Simultaneously, the imprisoned coalition outsider Demirtas built an effective digital campaign to circumvent the AKP’s grip on traditional mass media. In addition to campaigning via social media outlets such as Twitter, Demitas used a phone call to his wife to broadcast a campaign speech to his supporters.
In doing so Demirtas fought back against the pressure exerted by the government on Turkey’s Kurdish regions. Hence, his HDP party chipped away at Kurdish support for the AKP, which was rooted in now abandoned attempts by Erdogan to make peace with the PKK and its sympathisers.
Erdogan, in contrast, showed signs of vulnerability. Known for his rousing rallies and messianic fervour, Erdogan played the part of the populist champion of ‘the people’ less convincingly than in last year’s constitutional referendum.
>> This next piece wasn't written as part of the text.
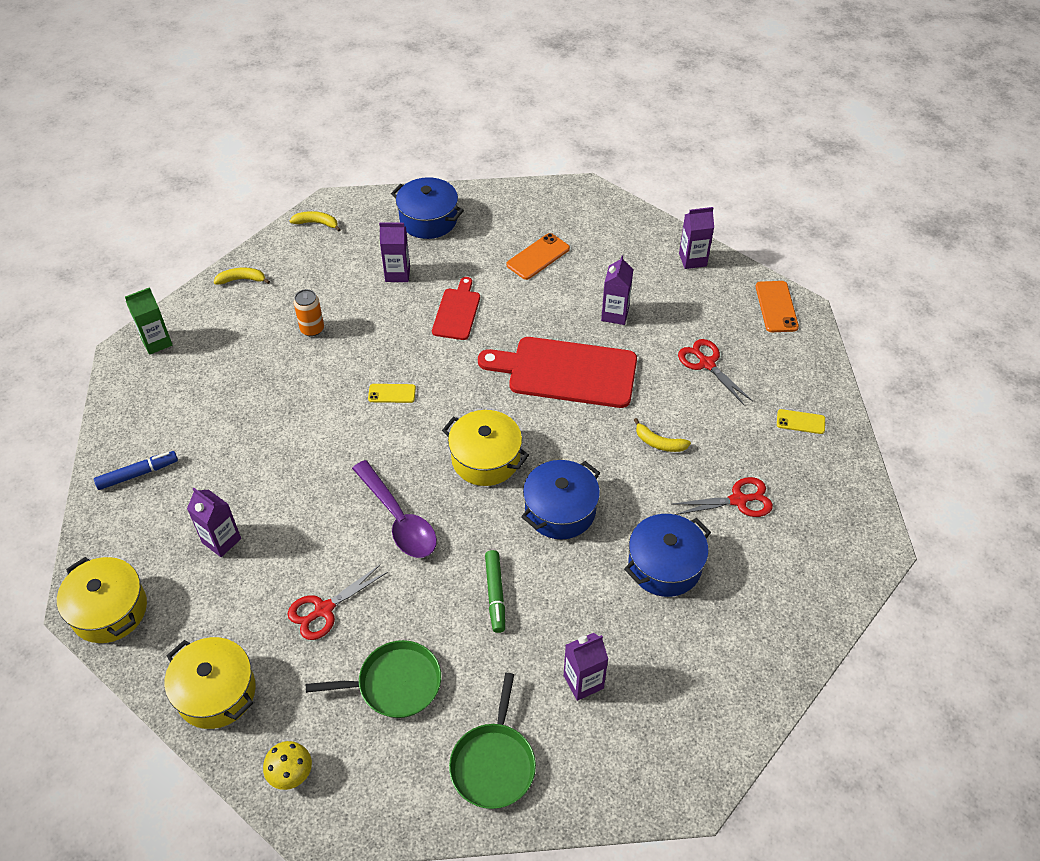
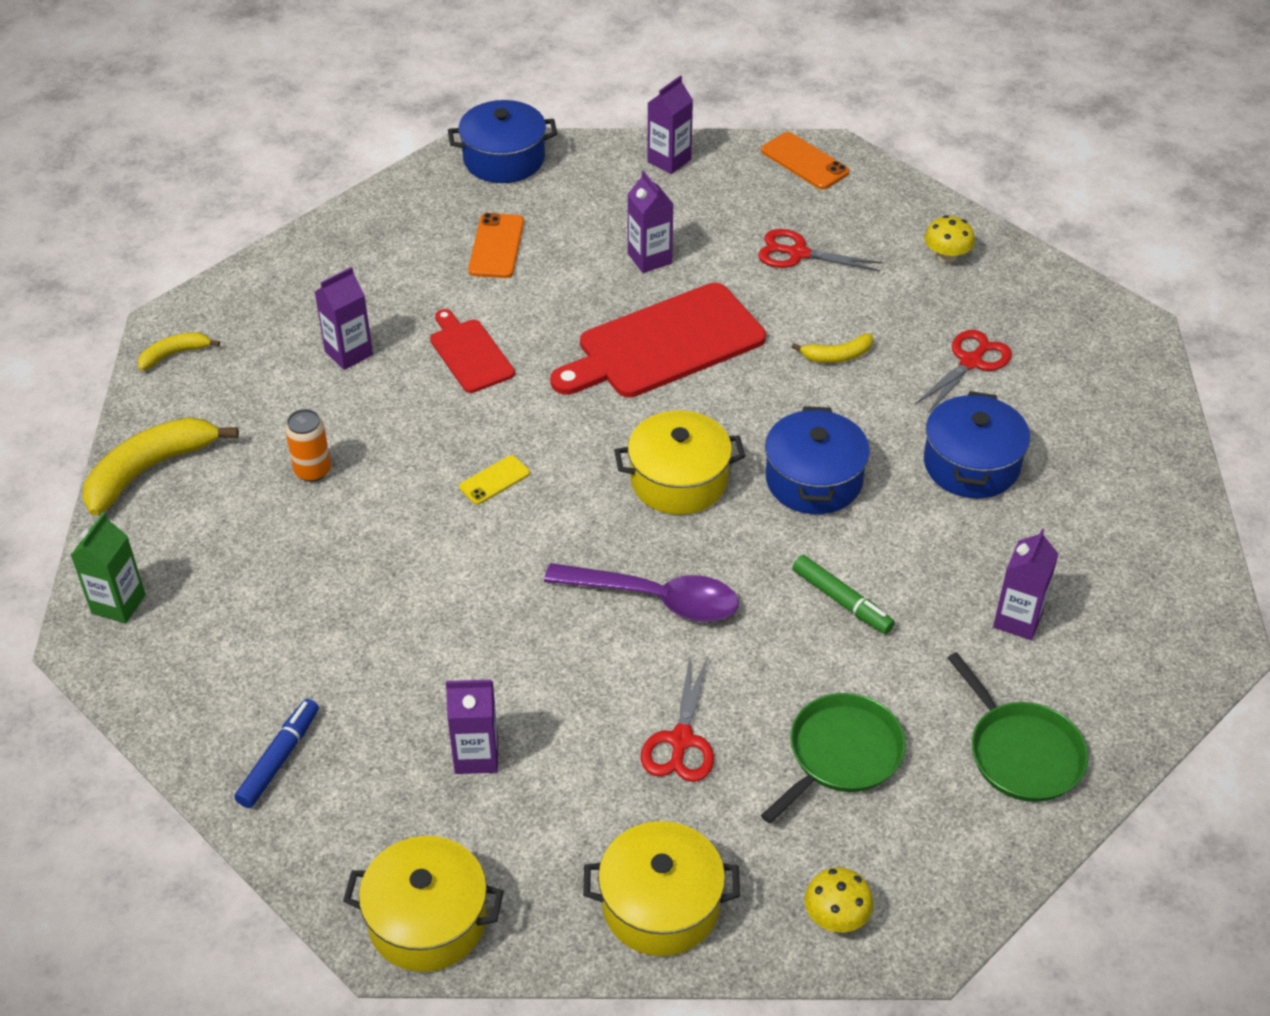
camera: 40 degrees left, 5 degrees down
(242, 279) = (150, 469): yellow banana -> yellow banana, size x1.92
(428, 220) = (317, 276): blue pot -> blue pot (504, 159)
(800, 422) = (946, 256): yellow phone -> yellow mushroom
In the run-up of the election this vulnerability was often exaggerated by European newspapers: Erdogan is still immensely popular in his core constituency in central Anatolia, as well as among the Turkish diaspora in countries like Belgium and Germany.
Erdogan circumvented efforts by Germany and the Netherlands to prevent members of the Turkish government from campaigning in their territory by holding large rallies in Bosnia, with members of the Turkish diaspora bussed in from across Europe. Nonetheless, the veneer of invincibility seemed to have given way to a more surmountable form of political dominance. The reality, of course, was that defeating even a weakened Erdogan would have come close to a miracle.
What to make of the election outcome?
While the outcome of the Turkish election was ostensibly close, this perception conceals the absence of a fair, genuine political contest. In fact, the so called ‘elections’ represent a continuation of the creeping death of democracy in Turkey, a fate that was sealed in the aftermath of the 2016 failed coup attempt.
One immediate consequence of Sunday’s vote is that a reversal of Turkey’s 2017 constitutional referendum (as campaigned for by Ince) is now no longer thinkable. With the implementation of the presidential system political power will be further concentrated in the hands of Erdogan, who will be able to personally direct virtually all important political decisions and appointments in Turkey. As a result of the ongoing state of emergency, Erdogan has been exercising many of these powers de facto since mid-2016. The election makes this exceptional state of affairs permanent.
Electoral promises aside, the election itself does nothing to alleviate either the economic challenges facing Turkey, the currency crisis nor the divisions in Turkish society. There are speculations that Erdogan may attempt a reconciliation with the country’s Kurdish population. However, given the severe human rights violations committed in South Eastern Turkey by the AKP government, such initiatives, if attempted at all, are unlikely to succeed.
These are indeed dismal times for those people in Turkey at odds with the Erdogan regime.
 The state of emergency was declared for three months in July 2016 and has since been extended seven times.